**The task:**
Reproduce the records exactly.

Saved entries

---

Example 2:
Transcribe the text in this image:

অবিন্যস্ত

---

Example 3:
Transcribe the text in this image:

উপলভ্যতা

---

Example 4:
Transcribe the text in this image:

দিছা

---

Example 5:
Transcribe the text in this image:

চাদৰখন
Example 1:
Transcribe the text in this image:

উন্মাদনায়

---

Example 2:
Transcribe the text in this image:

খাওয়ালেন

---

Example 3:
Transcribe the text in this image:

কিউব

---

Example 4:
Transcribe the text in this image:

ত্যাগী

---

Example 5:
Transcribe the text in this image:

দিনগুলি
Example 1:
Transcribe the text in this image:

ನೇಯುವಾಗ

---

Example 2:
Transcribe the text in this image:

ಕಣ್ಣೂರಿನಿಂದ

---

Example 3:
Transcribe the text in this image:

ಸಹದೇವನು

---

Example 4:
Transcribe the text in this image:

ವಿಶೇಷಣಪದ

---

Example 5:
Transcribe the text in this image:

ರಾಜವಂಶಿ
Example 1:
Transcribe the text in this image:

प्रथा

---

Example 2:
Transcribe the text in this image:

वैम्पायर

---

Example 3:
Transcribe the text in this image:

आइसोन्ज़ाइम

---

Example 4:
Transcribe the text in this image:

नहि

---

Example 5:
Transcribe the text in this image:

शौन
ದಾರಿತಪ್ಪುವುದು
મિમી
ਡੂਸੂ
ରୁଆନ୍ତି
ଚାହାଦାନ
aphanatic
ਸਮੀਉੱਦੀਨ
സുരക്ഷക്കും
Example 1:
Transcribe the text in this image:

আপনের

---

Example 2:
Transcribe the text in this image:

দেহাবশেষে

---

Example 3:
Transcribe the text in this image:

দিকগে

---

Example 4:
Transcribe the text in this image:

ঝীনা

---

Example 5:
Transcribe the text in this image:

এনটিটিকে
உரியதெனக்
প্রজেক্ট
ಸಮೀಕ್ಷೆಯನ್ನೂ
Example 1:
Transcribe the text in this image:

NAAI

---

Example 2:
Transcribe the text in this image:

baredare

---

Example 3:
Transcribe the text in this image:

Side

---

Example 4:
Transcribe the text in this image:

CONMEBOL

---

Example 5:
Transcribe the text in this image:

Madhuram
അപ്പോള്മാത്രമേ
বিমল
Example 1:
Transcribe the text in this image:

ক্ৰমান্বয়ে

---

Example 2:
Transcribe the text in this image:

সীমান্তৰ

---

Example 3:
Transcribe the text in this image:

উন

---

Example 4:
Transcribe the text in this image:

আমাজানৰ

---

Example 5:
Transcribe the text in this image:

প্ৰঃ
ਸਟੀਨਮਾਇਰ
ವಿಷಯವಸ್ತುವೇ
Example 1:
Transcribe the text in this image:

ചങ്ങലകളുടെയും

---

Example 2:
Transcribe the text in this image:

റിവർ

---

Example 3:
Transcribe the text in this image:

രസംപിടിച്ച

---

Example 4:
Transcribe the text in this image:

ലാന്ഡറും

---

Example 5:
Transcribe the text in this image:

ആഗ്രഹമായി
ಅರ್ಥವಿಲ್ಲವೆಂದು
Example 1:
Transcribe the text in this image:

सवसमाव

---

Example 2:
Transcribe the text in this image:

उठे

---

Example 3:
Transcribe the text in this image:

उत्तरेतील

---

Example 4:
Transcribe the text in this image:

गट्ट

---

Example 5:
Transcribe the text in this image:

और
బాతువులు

**Exercise result:**
---

Example 2:
Transcribe the text in this image:

অবিন্যস্ত

---

Example 3:
Transcribe the text in this image:

উপলভ্যতা

---

Example 4:
Transcribe the text in this image:

দিছা

---

Example 5:
Transcribe the text in this image:

চাদৰখন
Example 1:
Transcribe the text in this image:

উন্মাদনায়

---

Example 2:
Transcribe the text in this image:

খাওয়ালেন

---

Example 3:
Transcribe the text in this image:

কিউব

---

Example 4:
Transcribe the text in this image:

ত্যাগী

---

Example 5:
Transcribe the text in this image:

দিনগুলি
Example 1:
Transcribe the text in this image:

ನೇಯುವಾಗ

---

Example 2:
Transcribe the text in this image:

ಕಣ್ಣೂರಿನಿಂದ

---

Example 3:
Transcribe the text in this image:

ಸಹದೇವನು

---

Example 4:
Transcribe the text in this image:

ವಿಶೇಷಣಪದ

---

Example 5:
Transcribe the text in this image:

ರಾಜವಂಶಿ
Example 1:
Transcribe the text in this image:

प्रथा

---

Example 2:
Transcribe the text in this image:

वैम्पायर

---

Example 3:
Transcribe the text in this image:

आइसोन्ज़ाइम

---

Example 4:
Transcribe the text in this image:

नहि

---

Example 5:
Transcribe the text in this image:

शौन
ದಾರಿತಪ್ಪುವುದು
મિમી
ਡੂਸੂ
ରୁଆନ୍ତି
ଚାହାଦାନ
aphanatic
ਸਮੀਉੱਦੀਨ
സുരക്ഷക്കും
Example 1:
Transcribe the text in this image:

আপনের

---

Example 2:
Transcribe the text in this image:

দেহাবশেষে

---

Example 3:
Transcribe the text in this image:

দিকগে

---

Example 4:
Transcribe the text in this image:

ঝীনা

---

Example 5:
Transcribe the text in this image:

এনটিটিকে
உரியதெனக்
প্রজেক্ট
ಸಮೀಕ್ಷೆಯನ್ನೂ
Example 1:
Transcribe the text in this image:

NAAI

---

Example 2:
Transcribe the text in this image:

baredare

---

Example 3:
Transcribe the text in this image:

Side

---

Example 4:
Transcribe the text in this image:

CONMEBOL

---

Example 5:
Transcribe the text in this image:

Madhuram
അപ്പോള്മാത്രമേ
বিমল
Example 1:
Transcribe the text in this image:

ক্ৰমান্বয়ে

---

Example 2:
Transcribe the text in this image:

সীমান্তৰ

---

Example 3:
Transcribe the text in this image:

উন

---

Example 4:
Transcribe the text in this image:

আমাজানৰ

---

Example 5:
Transcribe the text in this image:

প্ৰঃ
ਸਟੀਨਮਾਇਰ
ವಿಷಯವಸ್ತುವೇ
Example 1:
Transcribe the text in this image:

ചങ്ങലകളുടെയും

---

Example 2:
Transcribe the text in this image:

റിവർ

---

Example 3:
Transcribe the text in this image:

രസംപിടിച്ച

---

Example 4:
Transcribe the text in this image:

ലാന്ഡറും

---

Example 5:
Transcribe the text in this image:

ആഗ്രഹമായി
ಅರ್ಥವಿಲ್ಲವೆಂದು
Example 1:
Transcribe the text in this image:

सवसमाव

---

Example 2:
Transcribe the text in this image:

उठे

---

Example 3:
Transcribe the text in this image:

उत्तरेतील

---

Example 4:
Transcribe the text in this image:

गट्ट

---

Example 5:
Transcribe the text in this image:

और
బాతువులు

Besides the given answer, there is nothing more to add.